- Directed by: Assel Aushakimova
- Written by: Assel Aushakimova
- Produced by: Antoine Simkine, Almagul Thleukhanova, Kifrik Martin
- Starring: Saltanat Nauruz Assel Abdimavlenova Shyngys Beibituly Duisenbek Sydykbekov
- Cinematography: Aidar Ospanov
- Edited by: Alanté Kavaïté
- Production companies: Les Films d’Antoine (France), Alma Pictures (Kazakhstan), Maipo Film (Norway)
- Release date: June 9, 2024 (Tribeca Festival);
- Running time: 100 minutes
- Country: Kazakhstan
- Language: Russian

= Bikechess =

Bikechess is a 2024 Kazakhstani drama film written and directed by Assel Aushakimova. The French-Kazakh-Norwegian co-production had its world premiere at the Tribeca Festival on 9 June 2024, where the film won Best International Narrative Feature.

With dark humour, the film dissects the levels of absurdity that the state will embrace and the constraints journalists face when striving to maintain ethical standards in the face of institutional pressures.

== Plot ==
The film's title refers to a new sport invented in Kazakhstan that consists of playing chess while pedalling a fitness bike, a subject that Dina covers as the government's latest innovation for the Kazakh populace.
She works as a journalist for the Kazakh national television station and the stories she is asked to report on are increasingly absurd. Dina also looks after her young sister, a lesbian activist, who regularly finds herself in trouble with the authorities and her love life is limited to a few secret meetings with her married cameraman. Dina continues her professional duties, motivated by the promise of a coveted government position.

== Reception ==

=== Critical response ===
Cineuropa: "Bikechess is a dry, minimalist, and deadpan tragicomedy, structured episodically. Each segment might seem poised to launch into a comedic sketch, yet it is the prolonged exposition, driven by slow-burning observation, that transforms the entire sequence of meaningless events and campaigns into a punchline—revealing them as mere government propaganda purportedly aimed at serving the public. Aushakimova merges this portrayal with a critique of a life under a repressive regime, run not by the competent but by the vain, and thus paints a broader social critique that transcends Kazakhstan."

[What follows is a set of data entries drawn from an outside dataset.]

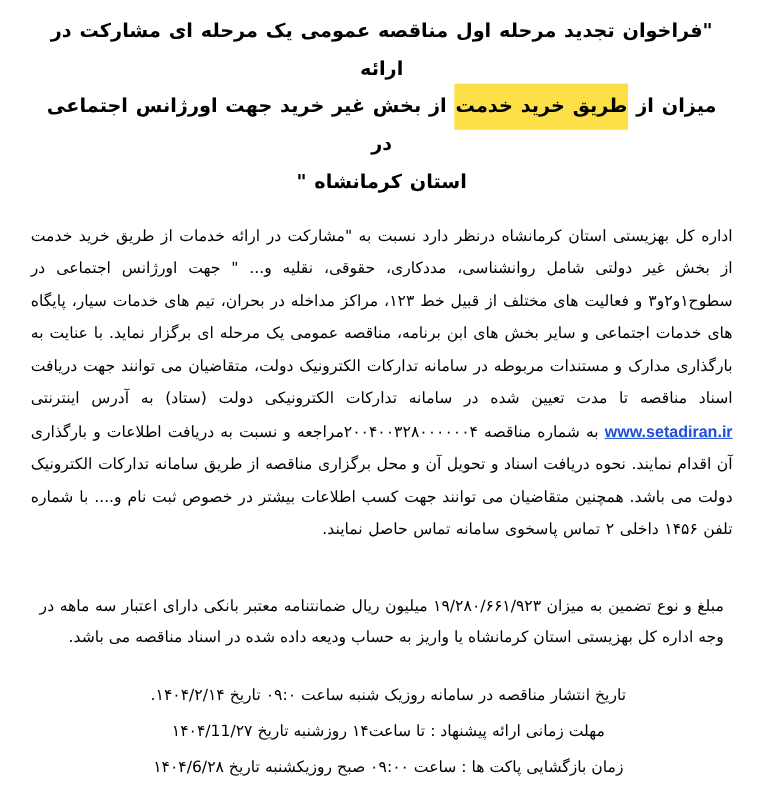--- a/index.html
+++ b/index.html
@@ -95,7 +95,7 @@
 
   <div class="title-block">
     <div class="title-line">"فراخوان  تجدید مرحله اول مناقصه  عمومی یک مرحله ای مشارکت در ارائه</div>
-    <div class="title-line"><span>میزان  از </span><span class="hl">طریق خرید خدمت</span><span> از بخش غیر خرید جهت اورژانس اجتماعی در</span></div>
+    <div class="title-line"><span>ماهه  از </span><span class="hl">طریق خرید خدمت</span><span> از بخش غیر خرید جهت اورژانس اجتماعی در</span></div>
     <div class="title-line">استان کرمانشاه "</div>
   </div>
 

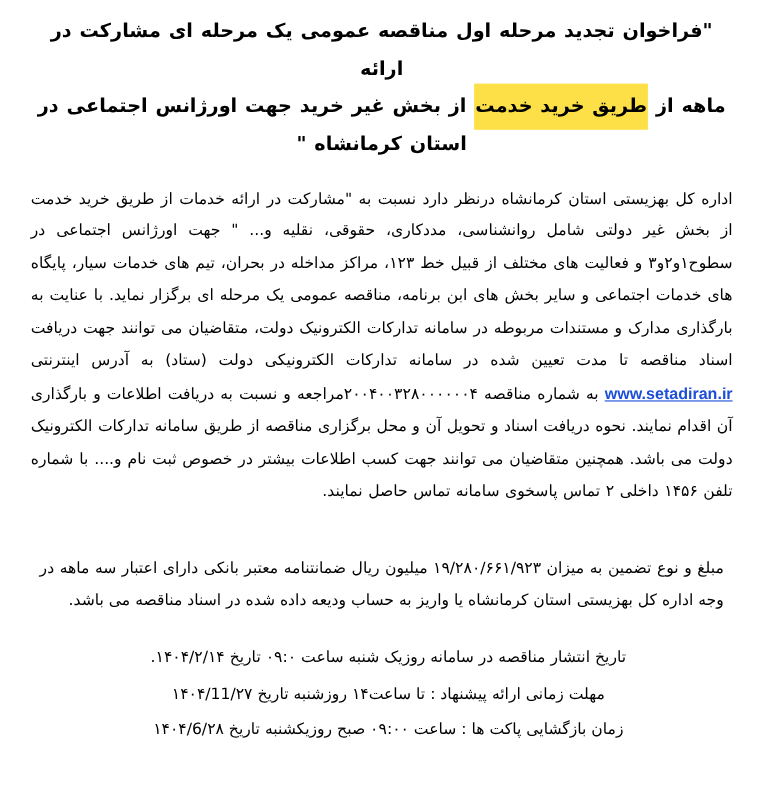--- a/index.html
+++ b/index.html
@@ -56,7 +56,7 @@
     word-spacing: 0.5px;
   }
   .link {
-    color: #1d4ed8;
+    color: #c2410c;
     text-decoration: underline;
     font-weight: bold;
     font-family: "Liberation Sans", sans-serif;

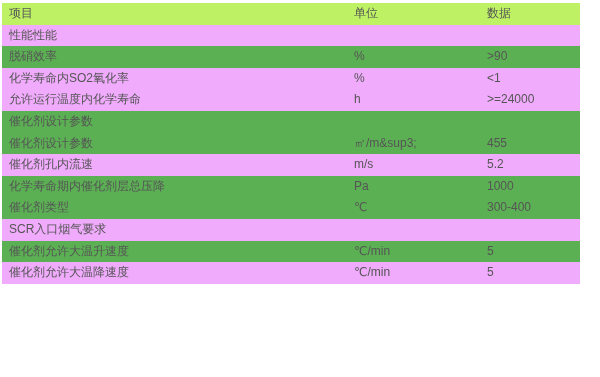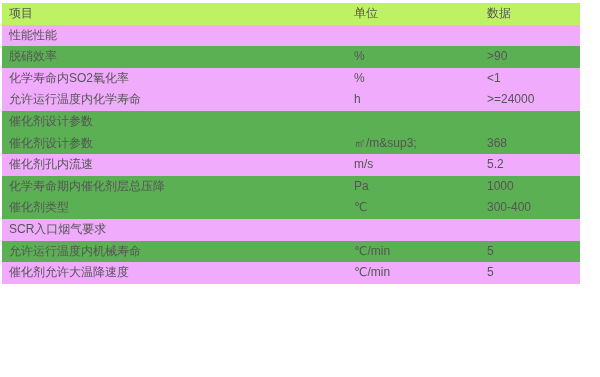--- a/index.html
+++ b/index.html
@@ -108,7 +108,7 @@
         <tr class="row-dark">
           <td>催化剂设计参数</td>
           <td>㎡/m&amp;sup3;</td>
-          <td>368</td>
+          <td>455</td>
         </tr>
         <tr class="row-light">
           <td>催化剂孔内流速</td>

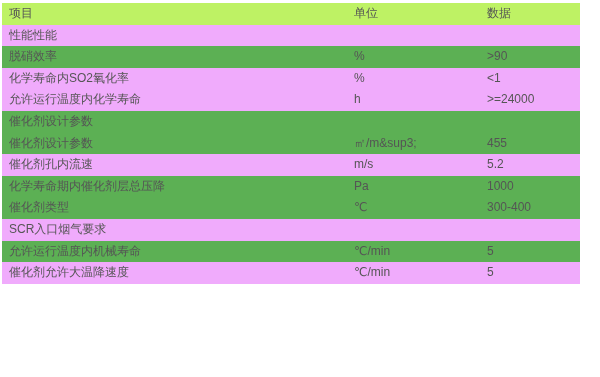--- a/index.html
+++ b/index.html
@@ -131,7 +131,7 @@
           <td></td>
         </tr>
         <tr class="row-dark">
-          <td>允许运行温度内机械寿命</td>
+          <td>催化剂允许大温升速度</td>
           <td>℃/min</td>
           <td>5</td>
         </tr>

In Review Online: "The director borrows and translates quite a bit from the modern European social-drama school developed by filmmakers like the Dardenne brothers into the Kazakh context. The dialectic creates something familiar to both worlds, but new in itself."

Variety: "Aushakimova and cinematographer Aidar Ospanov take an unobtrusive, almost documentarian approach to each scene, which works to capture reaction shots that comment on various ongoing government rigmaroles. However, its more personal narratives, involving Dina and her immediate circle, often end up approached as superficially as the fluff pieces she’s forced to cover, with no real recourse."

The jury of Tribeca Festival: “Pointing out through comedic eyes the absurdity to which the state can go to hide deeper issues, the jury truly appreciates the director’s fresh look at the ethics of journalism.”

=== Accolades ===
2023 : Works in Progress award - Karlovy Vary International Film Festival

2024 : Best International Narrative Feature - Tribeca Festival.